___ ТЕКСТ

Ради этой цели тотчас после февральского переворота, весною 17 года, была организована "Свободная ассоциация для развития и распространения положительных наук" - учреждение, которое ставило задачей своей, с одной стороны, организацию в России научно-исследовательских институтов, с другой - широкую и непрерывную популяризацию научных и технических знаний в рабочей среде. Во главе ассоциации встали крупные учёные, члены Российской Академии наук В.А.Стеклов, Л.А.Чугаев, академик Ферсман, С.П.Костычев, А.А.Петровский и ряд других. Деятельно собирались средства; С.П.Костычев уже приступил к поискам места для устройства исследовательского института по вопросам зооботаники.

Для большей ясности скажу, что меня всю жизнь угнетал факт подавляющего преобладания безграмотной деревни над городом, зоологический индивидуализм крестьянства и почти полное отсутствие в нём социальных эмоций. Диктатура политически грамотных рабочих, в тесном союзе с научной и технической интеллигенцией, была, на мой взгляд, единственно возможным выходом из трудного положения, особенно осложнённого войной, ещё более анархизировавшей деревню.

С коммунистами я расходился по вопросу об оценке роли интеллигенции в русской революции, подготовленной именно этой интеллигенцией, в число которой входят и все "большевики", воспитавшие сотни рабочих в духе социального героизма и высокой интеллектуальности. Русская интеллигенция научная и рабочая - была, остаётся и ещё долго будет единственной ломовой лошадью, запряжённой в тяжкий воз истории России. Несмотря на все толчки и возбуждения, испытанные им, разум народных масс всё ещё остаётся силой, требующей руководства извне.

Так думал я 13 лет тому назад и так - ошибался. Эту страницу моих воспоминаний следовало бы вычеркнуть. Но - "написано пером - не вырубишь топором". К тому же: "на ошибках - учимся" - часто повторял Владимир Ильич. Пусть же читатели знают эту мою ошибку. Было бы хорошо, если б она послужила уроком для тех, кто склонен торопиться с выводами из своих наблюдений.

Разумеется, после ряда фактов подлейшего вредительства со стороны части спецов я обязан был переоценить - и переоценил - моё отношение к работникам науки и техники. Такие переоценки кое-чего стоят, особенно - на старости лет.

Должность честных вождей народа - нечеловечески трудна. Но ведь и сопротивление революции, возглавляемой Лениным, было организовано шире и мощнее. К тому же надо принять во внимание, что с развитием "цивилизации" ценность человеческой жизни явно понижается, о чём неоспоримо свидетельствует развитие в современной Европе техники истребления людей и вкуса к этому делу.

______

ЗАДАНИЕ:
Допишите продолжение воспоминаний о революции и русской интеллигенции, начиная сразу после их последнего предложения.

___ ИСХОДНЫЕ ДАННЫЕ

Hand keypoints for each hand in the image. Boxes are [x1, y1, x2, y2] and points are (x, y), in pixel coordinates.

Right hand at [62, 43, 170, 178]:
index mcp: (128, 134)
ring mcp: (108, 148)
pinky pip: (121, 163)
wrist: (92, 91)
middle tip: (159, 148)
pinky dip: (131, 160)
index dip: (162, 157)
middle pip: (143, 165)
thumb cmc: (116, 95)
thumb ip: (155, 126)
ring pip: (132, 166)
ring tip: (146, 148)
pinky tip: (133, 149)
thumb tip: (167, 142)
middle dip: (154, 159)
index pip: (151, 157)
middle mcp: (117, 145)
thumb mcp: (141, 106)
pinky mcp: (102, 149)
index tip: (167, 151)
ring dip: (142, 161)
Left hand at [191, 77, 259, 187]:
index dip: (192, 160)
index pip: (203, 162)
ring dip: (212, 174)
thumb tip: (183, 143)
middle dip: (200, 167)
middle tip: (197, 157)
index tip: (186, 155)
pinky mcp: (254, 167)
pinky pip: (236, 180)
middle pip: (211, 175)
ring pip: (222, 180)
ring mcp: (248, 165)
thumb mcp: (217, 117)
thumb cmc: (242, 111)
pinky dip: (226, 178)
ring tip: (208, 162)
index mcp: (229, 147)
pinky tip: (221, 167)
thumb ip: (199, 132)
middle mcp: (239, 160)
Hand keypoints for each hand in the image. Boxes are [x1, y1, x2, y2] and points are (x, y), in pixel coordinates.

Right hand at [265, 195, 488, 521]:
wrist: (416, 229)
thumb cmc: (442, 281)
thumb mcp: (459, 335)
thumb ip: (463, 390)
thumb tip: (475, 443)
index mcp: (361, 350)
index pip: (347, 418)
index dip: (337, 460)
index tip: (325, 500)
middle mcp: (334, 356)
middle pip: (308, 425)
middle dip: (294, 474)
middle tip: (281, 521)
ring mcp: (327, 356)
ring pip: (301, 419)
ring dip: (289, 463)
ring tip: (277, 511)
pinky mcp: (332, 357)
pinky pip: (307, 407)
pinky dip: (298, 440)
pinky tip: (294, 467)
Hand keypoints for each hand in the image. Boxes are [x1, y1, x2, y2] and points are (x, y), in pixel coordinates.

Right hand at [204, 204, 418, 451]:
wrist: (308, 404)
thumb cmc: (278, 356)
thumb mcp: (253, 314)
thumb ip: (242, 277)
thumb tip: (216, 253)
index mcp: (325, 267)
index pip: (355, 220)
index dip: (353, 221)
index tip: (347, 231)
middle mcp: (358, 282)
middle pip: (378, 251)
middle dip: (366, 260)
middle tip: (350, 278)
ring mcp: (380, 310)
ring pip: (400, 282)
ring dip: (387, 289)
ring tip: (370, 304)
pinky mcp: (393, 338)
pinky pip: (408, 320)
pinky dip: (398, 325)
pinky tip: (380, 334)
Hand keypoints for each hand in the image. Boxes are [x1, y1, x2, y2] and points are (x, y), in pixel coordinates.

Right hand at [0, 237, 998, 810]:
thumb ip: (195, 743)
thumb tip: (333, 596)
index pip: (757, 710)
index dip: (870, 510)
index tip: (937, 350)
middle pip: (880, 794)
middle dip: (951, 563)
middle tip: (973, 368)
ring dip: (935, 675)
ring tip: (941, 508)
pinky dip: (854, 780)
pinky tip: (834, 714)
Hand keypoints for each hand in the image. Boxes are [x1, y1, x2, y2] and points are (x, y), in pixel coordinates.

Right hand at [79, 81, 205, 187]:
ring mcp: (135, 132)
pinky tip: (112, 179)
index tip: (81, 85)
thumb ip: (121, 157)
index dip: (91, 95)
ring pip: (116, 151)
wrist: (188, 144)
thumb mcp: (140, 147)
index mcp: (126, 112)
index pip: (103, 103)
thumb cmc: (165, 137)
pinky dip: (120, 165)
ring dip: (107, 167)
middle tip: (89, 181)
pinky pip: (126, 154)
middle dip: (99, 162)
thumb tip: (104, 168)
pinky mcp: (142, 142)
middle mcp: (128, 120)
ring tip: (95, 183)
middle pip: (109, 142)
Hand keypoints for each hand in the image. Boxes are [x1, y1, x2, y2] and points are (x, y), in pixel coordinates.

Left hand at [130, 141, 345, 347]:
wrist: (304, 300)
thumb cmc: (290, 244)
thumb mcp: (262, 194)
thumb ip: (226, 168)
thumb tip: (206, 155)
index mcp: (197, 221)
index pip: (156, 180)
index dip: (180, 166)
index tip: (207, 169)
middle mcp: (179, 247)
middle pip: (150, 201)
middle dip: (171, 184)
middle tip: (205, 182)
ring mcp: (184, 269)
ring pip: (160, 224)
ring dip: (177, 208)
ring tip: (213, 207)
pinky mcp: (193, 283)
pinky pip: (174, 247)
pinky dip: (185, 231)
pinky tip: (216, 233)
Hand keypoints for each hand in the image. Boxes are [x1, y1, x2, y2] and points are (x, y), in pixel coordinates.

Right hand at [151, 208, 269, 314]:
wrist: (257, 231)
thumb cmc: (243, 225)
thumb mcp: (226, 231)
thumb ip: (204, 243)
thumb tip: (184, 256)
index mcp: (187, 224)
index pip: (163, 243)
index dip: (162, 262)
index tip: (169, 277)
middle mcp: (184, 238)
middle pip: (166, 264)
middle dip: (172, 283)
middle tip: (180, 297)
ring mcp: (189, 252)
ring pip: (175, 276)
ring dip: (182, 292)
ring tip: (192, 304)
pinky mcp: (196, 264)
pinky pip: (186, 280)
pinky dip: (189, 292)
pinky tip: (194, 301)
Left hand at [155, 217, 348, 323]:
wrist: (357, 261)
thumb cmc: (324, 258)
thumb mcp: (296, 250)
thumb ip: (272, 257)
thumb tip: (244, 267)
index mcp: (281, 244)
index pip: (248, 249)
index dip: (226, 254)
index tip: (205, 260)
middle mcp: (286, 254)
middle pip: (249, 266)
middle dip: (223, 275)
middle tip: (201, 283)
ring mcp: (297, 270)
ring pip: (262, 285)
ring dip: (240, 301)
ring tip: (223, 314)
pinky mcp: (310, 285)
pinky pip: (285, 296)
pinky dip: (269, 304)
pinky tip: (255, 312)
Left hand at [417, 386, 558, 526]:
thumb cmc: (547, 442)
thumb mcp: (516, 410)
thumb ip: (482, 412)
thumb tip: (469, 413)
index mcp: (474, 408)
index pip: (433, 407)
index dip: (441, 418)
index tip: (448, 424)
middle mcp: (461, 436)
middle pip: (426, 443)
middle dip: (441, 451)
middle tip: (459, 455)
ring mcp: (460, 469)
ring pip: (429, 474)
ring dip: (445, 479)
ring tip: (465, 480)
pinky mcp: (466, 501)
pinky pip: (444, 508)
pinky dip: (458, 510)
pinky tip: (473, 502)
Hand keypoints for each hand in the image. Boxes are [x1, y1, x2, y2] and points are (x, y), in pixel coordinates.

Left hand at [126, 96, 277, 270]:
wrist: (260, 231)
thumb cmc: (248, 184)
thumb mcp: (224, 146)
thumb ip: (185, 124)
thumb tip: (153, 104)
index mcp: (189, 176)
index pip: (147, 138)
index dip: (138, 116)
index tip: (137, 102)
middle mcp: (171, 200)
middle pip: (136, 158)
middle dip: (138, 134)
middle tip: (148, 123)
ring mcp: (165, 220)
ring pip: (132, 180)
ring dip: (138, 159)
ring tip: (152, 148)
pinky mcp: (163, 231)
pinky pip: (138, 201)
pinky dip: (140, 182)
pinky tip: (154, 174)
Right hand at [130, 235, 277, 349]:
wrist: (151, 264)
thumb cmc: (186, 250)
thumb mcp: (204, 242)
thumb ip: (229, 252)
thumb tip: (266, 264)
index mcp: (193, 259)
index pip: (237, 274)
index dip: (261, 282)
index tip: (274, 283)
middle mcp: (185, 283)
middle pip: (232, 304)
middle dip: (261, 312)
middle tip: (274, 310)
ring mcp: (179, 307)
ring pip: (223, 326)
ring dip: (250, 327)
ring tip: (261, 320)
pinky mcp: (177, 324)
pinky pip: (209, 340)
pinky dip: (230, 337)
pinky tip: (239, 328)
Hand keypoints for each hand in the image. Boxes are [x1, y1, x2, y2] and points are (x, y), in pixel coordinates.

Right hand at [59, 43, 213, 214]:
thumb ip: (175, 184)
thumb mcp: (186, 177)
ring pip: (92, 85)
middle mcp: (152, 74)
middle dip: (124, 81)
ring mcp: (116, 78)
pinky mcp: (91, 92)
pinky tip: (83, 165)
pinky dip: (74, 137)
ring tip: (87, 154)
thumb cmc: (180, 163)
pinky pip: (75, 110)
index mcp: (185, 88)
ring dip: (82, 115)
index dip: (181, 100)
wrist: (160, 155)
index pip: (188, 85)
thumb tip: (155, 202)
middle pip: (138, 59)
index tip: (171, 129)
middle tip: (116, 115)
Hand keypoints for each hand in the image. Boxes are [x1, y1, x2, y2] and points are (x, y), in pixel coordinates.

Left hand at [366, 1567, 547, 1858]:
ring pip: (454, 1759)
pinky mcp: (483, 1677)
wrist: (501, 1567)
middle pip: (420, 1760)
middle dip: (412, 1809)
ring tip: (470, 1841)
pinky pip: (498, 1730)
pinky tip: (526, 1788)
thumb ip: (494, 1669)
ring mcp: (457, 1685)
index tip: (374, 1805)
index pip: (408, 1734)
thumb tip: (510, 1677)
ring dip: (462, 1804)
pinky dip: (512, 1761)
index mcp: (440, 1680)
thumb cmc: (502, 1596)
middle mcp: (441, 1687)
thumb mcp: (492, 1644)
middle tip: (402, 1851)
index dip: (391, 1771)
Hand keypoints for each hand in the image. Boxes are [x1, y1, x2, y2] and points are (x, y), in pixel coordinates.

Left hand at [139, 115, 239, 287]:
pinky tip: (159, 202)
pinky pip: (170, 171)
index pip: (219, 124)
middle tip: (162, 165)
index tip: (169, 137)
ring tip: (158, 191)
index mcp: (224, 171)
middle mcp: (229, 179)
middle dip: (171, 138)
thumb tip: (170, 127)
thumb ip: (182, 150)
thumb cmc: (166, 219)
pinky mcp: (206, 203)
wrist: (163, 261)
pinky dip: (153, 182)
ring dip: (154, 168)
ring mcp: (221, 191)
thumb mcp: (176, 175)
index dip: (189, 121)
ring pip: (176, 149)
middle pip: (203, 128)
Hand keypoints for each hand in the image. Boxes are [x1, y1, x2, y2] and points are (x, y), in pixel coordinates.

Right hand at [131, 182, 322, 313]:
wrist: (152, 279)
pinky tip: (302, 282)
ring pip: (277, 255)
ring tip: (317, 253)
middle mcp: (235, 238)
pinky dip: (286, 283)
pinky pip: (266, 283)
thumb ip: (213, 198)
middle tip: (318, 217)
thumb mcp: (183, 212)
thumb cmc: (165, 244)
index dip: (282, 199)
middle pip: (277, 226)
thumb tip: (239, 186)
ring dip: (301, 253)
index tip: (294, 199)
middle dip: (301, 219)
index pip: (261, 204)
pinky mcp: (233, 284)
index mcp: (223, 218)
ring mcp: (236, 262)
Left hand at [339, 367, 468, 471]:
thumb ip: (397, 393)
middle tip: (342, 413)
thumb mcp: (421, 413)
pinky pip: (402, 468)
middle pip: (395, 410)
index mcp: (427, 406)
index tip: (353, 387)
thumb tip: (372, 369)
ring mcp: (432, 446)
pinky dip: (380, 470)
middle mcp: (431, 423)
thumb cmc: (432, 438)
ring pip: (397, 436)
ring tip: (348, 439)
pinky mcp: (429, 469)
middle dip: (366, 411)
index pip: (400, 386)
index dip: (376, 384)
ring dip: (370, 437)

______

ОТВЕТ:
Но скажите голосом совести: насколько уместно и не слишком ли отвратительно лицемерие тех "моралистов", которые говорят о кровожадности русской революции, после того как они, в течение четырёх лет позорной общеевропейской бойни, не только не жалели миллионы истребляемых людей, но всячески разжигали "до полной победы" эту мерзкую войну? Ныне "культурные нации" оказались разбиты, истощены, дичают, а победила общечеловеческая мещанская глупость: тугие петли её и по сей день душат людей.

Много писали и говорили о жестокости Ленина. Разумеется, я не могу позволить себе смешную бестактность защиты его от лжи и клеветы. Я знаю, что клевета и ложь - узаконенный метод политики мещан, обычный приём борьбы против врага. Среди великих людей мира сего едва ли найдётся хоть один, которого не пытались бы измазать грязью. Это - всем известно.

Кроме этого, у всех людей есть стремление не только принизить выдающегося человека до уровня понимания своего, но и попытаться свалить его под ноги себе, в ту липкую, ядовитую грязь, которую они, сотворив, наименовали "обыденной жизнью".

Мне отвратительно памятен такой факт: в 19 году, в Петербурге, был съезд "деревенской бедноты". Из северных губерний России явилось несколько тысяч крестьян, и сотни их были помещены в Зимнем дворце Романовых. Когда съезд кончился и эти люди уехали, то оказалось, что они не только все ванны дворца, но и огромнее количество ценнейших севрских, саксонских и восточных ваз загадили, употребляя их в качестве ночных горшков. Это было сделано не по силе нужды, - уборные дворца оказались в порядке, водопровод действовал. Нет, это хулиганство было выражением желания испортить, опорочить красивые вещи. За время двух революций и войны я сотни раз наблюдал это тёмное, мстительное стремление людей ломать, искажать, осмеивать, порочить прекрасное.

Не следует думать, что поведение "деревенской бедноты" было подчёркнуто мною по мотивам моего скептического отношения к мужику, нет, я знаю, что болезненным желанием изгадить прекрасное страдают и некоторые группы интеллигенции, например, те эмигранты, которые, очевидно, думают, что, если их нет в России, - в ней нет уже ничего хорошего.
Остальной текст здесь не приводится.